PROVIDED TEXT>
Start of Block

But now it was time for them to get motivated, to contribute to the rewilding through more than just reproducing themselves at an ever faster rate. So, I got to thinking about that damn invasive spiderwort and how it doesn’t root very deep, so there’s at least that in any gardener’s favor . . . maybe even . . . a nonhuman one.

Next, I calculated the amount of seed spillage by doves over the side of the birdfeeders. This, by sheer chance, happens to be the exact amount of birdseed the squirrels eat daily. I came up with a plan to put less birdseed in the feeder, but refill it more often, resulting in almost no spillage. More work for me, but less work in another way, as you’ll see.

Because then I started, on every second day, to implement the new schedule and put those damn squirrels to work. I sprinkled the exact amount of spilled birdseed over the invasive spiderwort and exhorted the squirrels to become gardeners themselves.

“Weed that out!” I would shout through a bullhorn on the deck. “Weed it, squirrels! Weed it! Weed it good!”

And, lo and behold, they did! In foraging for the seeds, they completely tore up and destroyed the spiderwort. Why, they could clear a five-foot section in a day! It was miraculous and such a pure interaction. Honest squirrel labor was being rewarded on honest squirrel terms—and all I had to do is keep shifting where I sprinkled the seed.

Now, too much of a good thing is still a bad thing, so I only do this on a limited basis when I run out of energy to weed. But, to this day, the hardworking squirrel gardeners of the ravine roll up their nonexistent sleeves on their cute little furry arms and go to work on the irregular as my trusted assistants in the fight against invasive plants.


Neighbors depressed about your weedy front yard? Try periscoping plants.

End of Block

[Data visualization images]
Start of Block

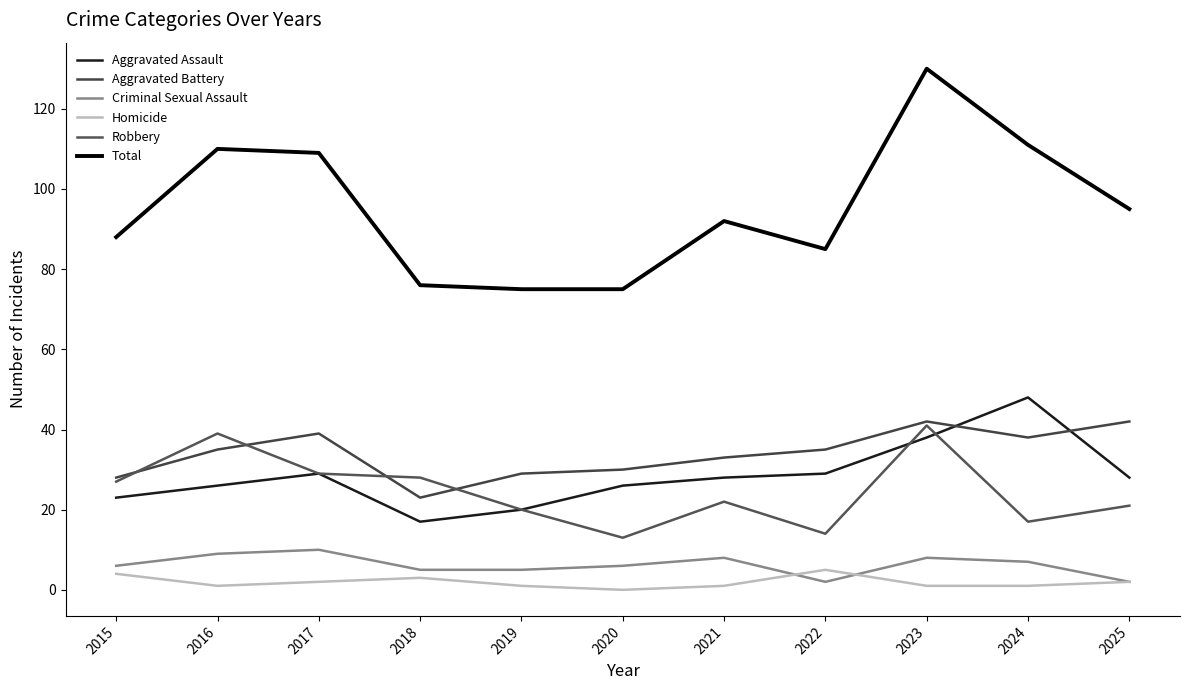

Reading left to right, extract all data points from this chart.

Aggravated Assault: 2015=23	2016=26	2017=29	2018=17	2019=20	2020=26	2021=28	2022=29	2023=38	2024=48	2025=28
Aggravated Battery: 2015=28	2016=35	2017=39	2018=23	2019=29	2020=30	2021=33	2022=35	2023=42	2024=38	2025=42
Criminal Sexual Assault: 2015=6	2016=9	2017=10	2018=5	2019=5	2020=6	2021=8	2022=2	2023=8	2024=7	2025=2
Homicide: 2015=4	2016=1	2017=2	2018=3	2019=1	2020=0	2021=1	2022=5	2023=1	2024=1	2025=2
Robbery: 2015=27	2016=39	2017=29	2018=28	2019=20	2020=13	2021=22	2022=14	2023=41	2024=17	2025=21
Total: 2015=88	2016=110	2017=109	2018=76	2019=75	2020=75	2021=92	2022=85	2023=130	2024=111	2025=95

End of Block

AIM OF THE EXERCISE> Repeat the stretch of the squirrel gardening text from "Because then I" through "sprinkled the seed.", word for word. The listing plays no part in what comes next.

THE COMPLETED TASK>
Because then I started, on every second day, to implement the new schedule and put those damn squirrels to work. I sprinkled the exact amount of spilled birdseed over the invasive spiderwort and exhorted the squirrels to become gardeners themselves.

“Weed that out!” I would shout through a bullhorn on the deck. “Weed it, squirrels! Weed it! Weed it good!”

And, lo and behold, they did! In foraging for the seeds, they completely tore up and destroyed the spiderwort. Why, they could clear a five-foot section in a day! It was miraculous and such a pure interaction. Honest squirrel labor was being rewarded on honest squirrel terms—and all I had to do is keep shifting where I sprinkled the seed.